La Regione Piemonte ha dichiarato lo stato di emergenza di rilievo regionale per affrontare la crisi idrica e gli incendi boschivi che nelle ultime settimane stanno interessando diverse aree del territorio.
Il provvedimento consente di accelerare gli interventi di Protezione Civile e di mettere in campo misure straordinarie per sostenere le comunità colpite.
La dichiarazione rappresenta il presupposto amministrativo necessario per l'adozione delle ordinanze del presidente della Regione, l'attivazione del coordinamento operativo e l'utilizzo delle risorse disponibili per fronteggiare l'emergenza. L'obiettivo è garantire una risposta più rapida rispetto alle procedure ordinarie, in una fase caratterizzata da condizioni climatiche particolarmente critiche e da un elevato rischio di incendi.
Si tratta della prima applicazione della legge regionale approvata lo scorso giugno, con cui il Piemonte ha recepito le disposizioni del Codice nazionale della Protezione civile. La normativa attribuisce alle Regioni la facoltà di dichiarare autonomamente lo stato di emergenza di rilievo regionale quando la natura, l'intensità o l'estensione degli eventi rendono insufficienti gli strumenti ordinari di intervento.
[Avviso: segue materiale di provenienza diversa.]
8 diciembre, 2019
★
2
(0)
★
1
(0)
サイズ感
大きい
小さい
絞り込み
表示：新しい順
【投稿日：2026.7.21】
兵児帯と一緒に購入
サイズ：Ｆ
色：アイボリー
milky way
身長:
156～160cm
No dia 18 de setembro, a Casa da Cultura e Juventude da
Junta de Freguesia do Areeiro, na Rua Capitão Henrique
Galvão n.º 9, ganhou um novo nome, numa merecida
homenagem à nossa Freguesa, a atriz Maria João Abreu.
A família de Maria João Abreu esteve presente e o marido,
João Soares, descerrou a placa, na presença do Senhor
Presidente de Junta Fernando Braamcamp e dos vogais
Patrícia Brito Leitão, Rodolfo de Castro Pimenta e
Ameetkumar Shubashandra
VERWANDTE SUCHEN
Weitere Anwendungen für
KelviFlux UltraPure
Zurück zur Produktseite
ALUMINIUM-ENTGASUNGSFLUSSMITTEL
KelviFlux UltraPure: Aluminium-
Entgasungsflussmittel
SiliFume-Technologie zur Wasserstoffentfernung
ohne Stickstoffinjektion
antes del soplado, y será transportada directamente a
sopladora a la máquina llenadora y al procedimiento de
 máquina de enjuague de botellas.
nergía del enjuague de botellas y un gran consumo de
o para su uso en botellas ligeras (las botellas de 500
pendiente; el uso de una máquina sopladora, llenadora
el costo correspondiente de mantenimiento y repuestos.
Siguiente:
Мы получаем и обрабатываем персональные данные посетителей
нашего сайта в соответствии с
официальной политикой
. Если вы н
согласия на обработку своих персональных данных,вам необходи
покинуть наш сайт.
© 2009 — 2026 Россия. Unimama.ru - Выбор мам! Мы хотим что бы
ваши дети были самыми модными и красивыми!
«Questa è la dimostrazione concreta dell'importanza di disporre di uno strumento che permetta di intervenire immediatamente nelle situazioni di emergenza», hanno sottolineato gli assessori alla Protezione Civile e all'Ambiente. «Fino a poco tempo fa – hanno dichiarato – sarebbe stato necessario affrontare procedure più lunghe e complesse. Oggi possiamo attivare rapidamente il coordinamento regionale, predisporre gli interventi necessari e sostenere i territori nel momento del bisogno».
«L'autonomia significa poter decidere con maggiore tempestività e offrire risposte più efficaci ai cittadini. Il recepimento della normativa nazionale consente oggi di affrontare situazioni eccezionali con strumenti più adeguati e tempi decisamente più rapidi», hanno concluso i due assessori regionali.